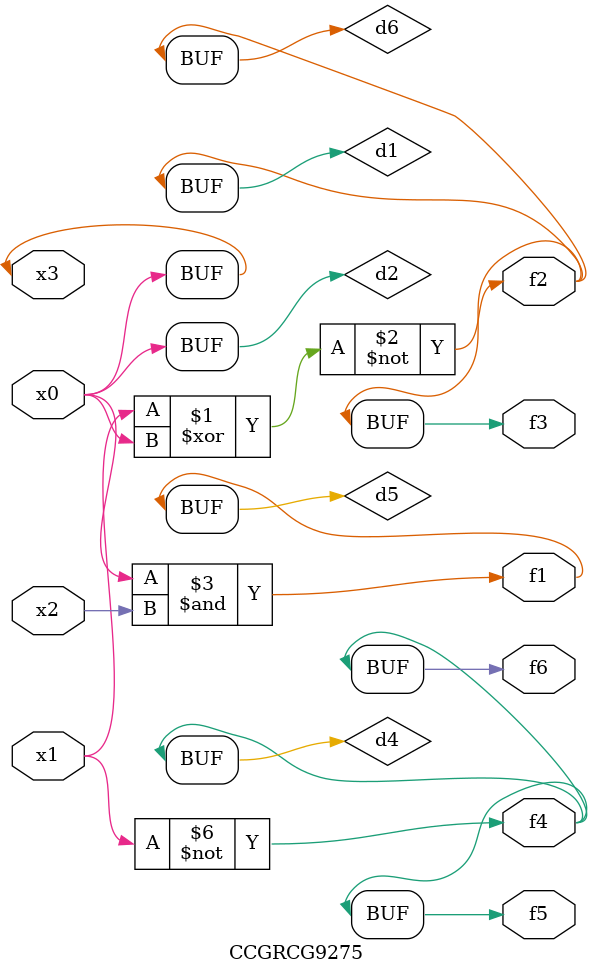
<source format=v>
module CCGRCG9275(
	input x0, x1, x2, x3,
	output f1, f2, f3, f4, f5, f6
);

	wire d1, d2, d3, d4, d5, d6;

	xnor (d1, x1, x3);
	buf (d2, x0, x3);
	nand (d3, x0, x2);
	not (d4, x1);
	nand (d5, d3);
	or (d6, d1);
	assign f1 = d5;
	assign f2 = d6;
	assign f3 = d6;
	assign f4 = d4;
	assign f5 = d4;
	assign f6 = d4;
endmodule

</source>
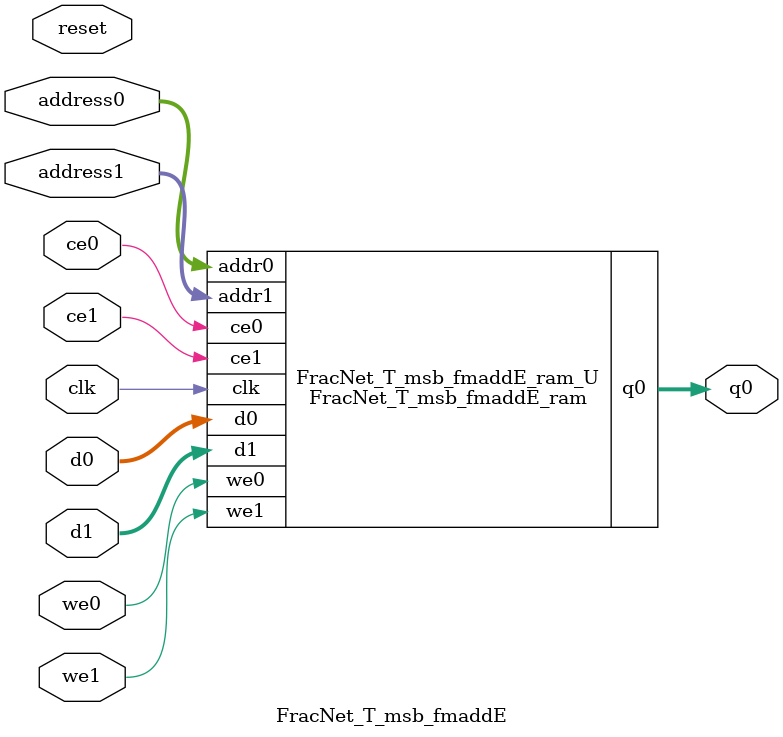
<source format=v>
`timescale 1 ns / 1 ps
module FracNet_T_msb_fmaddE_ram (addr0, ce0, d0, we0, q0, addr1, ce1, d1, we1,  clk);

parameter DWIDTH = 64;
parameter AWIDTH = 11;
parameter MEM_SIZE = 1089;

input[AWIDTH-1:0] addr0;
input ce0;
input[DWIDTH-1:0] d0;
input we0;
output reg[DWIDTH-1:0] q0;
input[AWIDTH-1:0] addr1;
input ce1;
input[DWIDTH-1:0] d1;
input we1;
input clk;

(* ram_style = "block" *)reg [DWIDTH-1:0] ram[0:MEM_SIZE-1];




always @(posedge clk)  
begin 
    if (ce0) begin
        if (we0) 
            ram[addr0] <= d0; 
        q0 <= ram[addr0];
    end
end


always @(posedge clk)  
begin 
    if (ce1) begin
        if (we1) 
            ram[addr1] <= d1; 
    end
end


endmodule

`timescale 1 ns / 1 ps
module FracNet_T_msb_fmaddE(
    reset,
    clk,
    address0,
    ce0,
    we0,
    d0,
    q0,
    address1,
    ce1,
    we1,
    d1);

parameter DataWidth = 32'd64;
parameter AddressRange = 32'd1089;
parameter AddressWidth = 32'd11;
input reset;
input clk;
input[AddressWidth - 1:0] address0;
input ce0;
input we0;
input[DataWidth - 1:0] d0;
output[DataWidth - 1:0] q0;
input[AddressWidth - 1:0] address1;
input ce1;
input we1;
input[DataWidth - 1:0] d1;



FracNet_T_msb_fmaddE_ram FracNet_T_msb_fmaddE_ram_U(
    .clk( clk ),
    .addr0( address0 ),
    .ce0( ce0 ),
    .we0( we0 ),
    .d0( d0 ),
    .q0( q0 ),
    .addr1( address1 ),
    .ce1( ce1 ),
    .we1( we1 ),
    .d1( d1 ));

endmodule


</source>
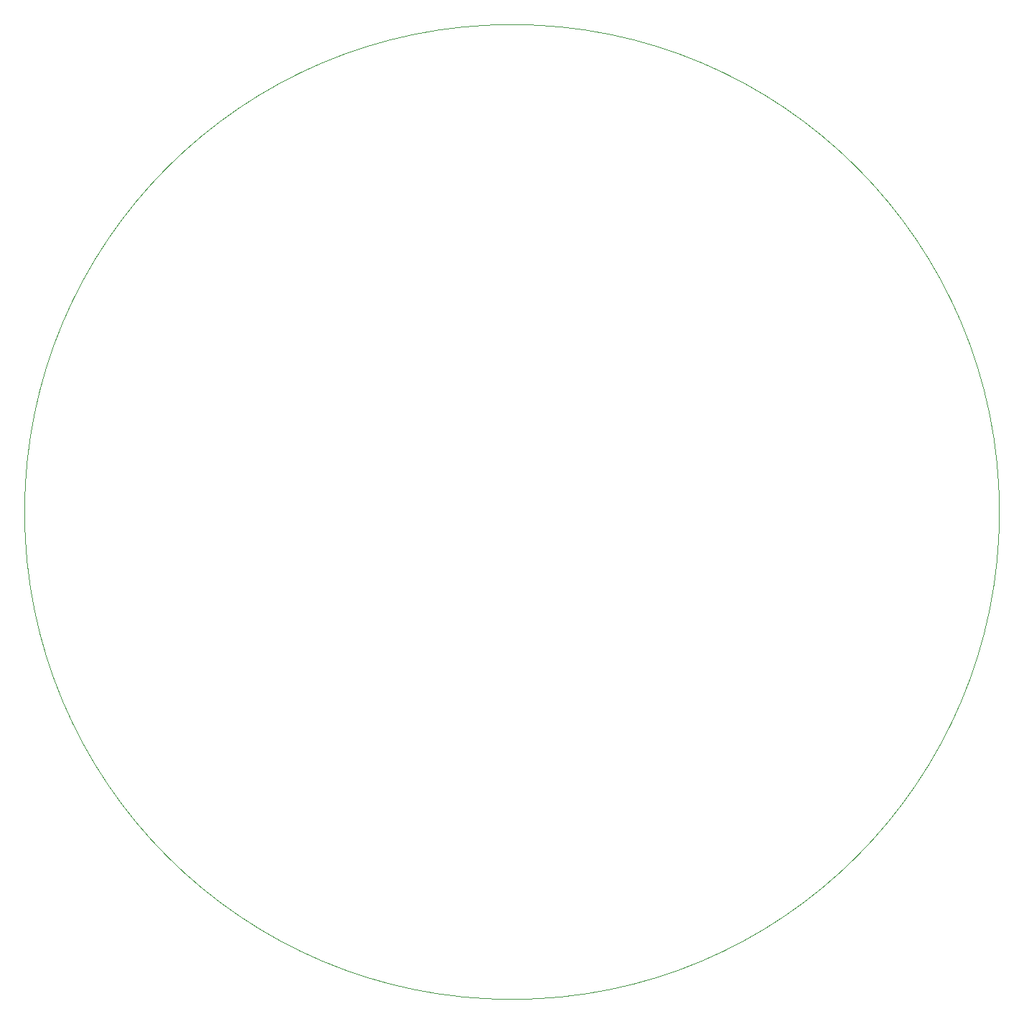
<source format=gbr>
G04 #@! TF.GenerationSoftware,KiCad,Pcbnew,5.1.5+dfsg1-2build2*
G04 #@! TF.CreationDate,2021-03-11T11:45:43+01:00*
G04 #@! TF.ProjectId,Kugel-100mm_Adafruit-3094,4b756765-6c2d-4313-9030-6d6d5f416461,v2.1*
G04 #@! TF.SameCoordinates,Original*
G04 #@! TF.FileFunction,Profile,NP*
%FSLAX46Y46*%
G04 Gerber Fmt 4.6, Leading zero omitted, Abs format (unit mm)*
G04 Created by KiCad (PCBNEW 5.1.5+dfsg1-2build2) date 2021-03-11 11:45:43*
%MOMM*%
%LPD*%
G04 APERTURE LIST*
%ADD10C,0.050000*%
G04 APERTURE END LIST*
D10*
X162520003Y-148990000D02*
G75*
G03X162520003Y-148990000I-57510003J0D01*
G01*
M02*

</source>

________________________________________

- Directive -
Output every entry verbatim. Pictures do not belong in the copy.

- Solved problem -
<source format=v>
module CCGRCG9275(
	input x0, x1, x2, x3,
	output f1, f2, f3, f4, f5, f6
);

	wire d1, d2, d3, d4, d5, d6;

	xnor (d1, x1, x3);
	buf (d2, x0, x3);
	nand (d3, x0, x2);
	not (d4, x1);
	nand (d5, d3);
	or (d6, d1);
	assign f1 = d5;
	assign f2 = d6;
	assign f3 = d6;
	assign f4 = d4;
	assign f5 = d4;
	assign f6 = d4;
endmodule

</source>
<source format=v>
`timescale 1 ns / 1 ps
module FracNet_T_msb_fmaddE_ram (addr0, ce0, d0, we0, q0, addr1, ce1, d1, we1,  clk);

parameter DWIDTH = 64;
parameter AWIDTH = 11;
parameter MEM_SIZE = 1089;

input[AWIDTH-1:0] addr0;
input ce0;
input[DWIDTH-1:0] d0;
input we0;
output reg[DWIDTH-1:0] q0;
input[AWIDTH-1:0] addr1;
input ce1;
input[DWIDTH-1:0] d1;
input we1;
input clk;

(* ram_style = "block" *)reg [DWIDTH-1:0] ram[0:MEM_SIZE-1];




always @(posedge clk)  
begin 
    if (ce0) begin
        if (we0) 
            ram[addr0] <= d0; 
        q0 <= ram[addr0];
    end
end


always @(posedge clk)  
begin 
    if (ce1) begin
        if (we1) 
            ram[addr1] <= d1; 
    end
end


endmodule

`timescale 1 ns / 1 ps
module FracNet_T_msb_fmaddE(
    reset,
    clk,
    address0,
    ce0,
    we0,
    d0,
    q0,
    address1,
    ce1,
    we1,
    d1);

parameter DataWidth = 32'd64;
parameter AddressRange = 32'd1089;
parameter AddressWidth = 32'd11;
input reset;
input clk;
input[AddressWidth - 1:0] address0;
input ce0;
input we0;
input[DataWidth - 1:0] d0;
output[DataWidth - 1:0] q0;
input[AddressWidth - 1:0] address1;
input ce1;
input we1;
input[DataWidth - 1:0] d1;



FracNet_T_msb_fmaddE_ram FracNet_T_msb_fmaddE_ram_U(
    .clk( clk ),
    .addr0( address0 ),
    .ce0( ce0 ),
    .we0( we0 ),
    .d0( d0 ),
    .q0( q0 ),
    .addr1( address1 ),
    .ce1( ce1 ),
    .we1( we1 ),
    .d1( d1 ));

endmodule


</source>
<source format=gbr>
G04 #@! TF.GenerationSoftware,KiCad,Pcbnew,5.1.5+dfsg1-2build2*
G04 #@! TF.CreationDate,2021-03-11T11:45:43+01:00*
G04 #@! TF.ProjectId,Kugel-100mm_Adafruit-3094,4b756765-6c2d-4313-9030-6d6d5f416461,v2.1*
G04 #@! TF.SameCoordinates,Original*
G04 #@! TF.FileFunction,Profile,NP*
%FSLAX46Y46*%
G04 Gerber Fmt 4.6, Leading zero omitted, Abs format (unit mm)*
G04 Created by KiCad (PCBNEW 5.1.5+dfsg1-2build2) date 2021-03-11 11:45:43*
%MOMM*%
%LPD*%
G04 APERTURE LIST*
%ADD10C,0.050000*%
G04 APERTURE END LIST*
D10*
X162520003Y-148990000D02*
G75*
G03X162520003Y-148990000I-57510003J0D01*
G01*
M02*

</source>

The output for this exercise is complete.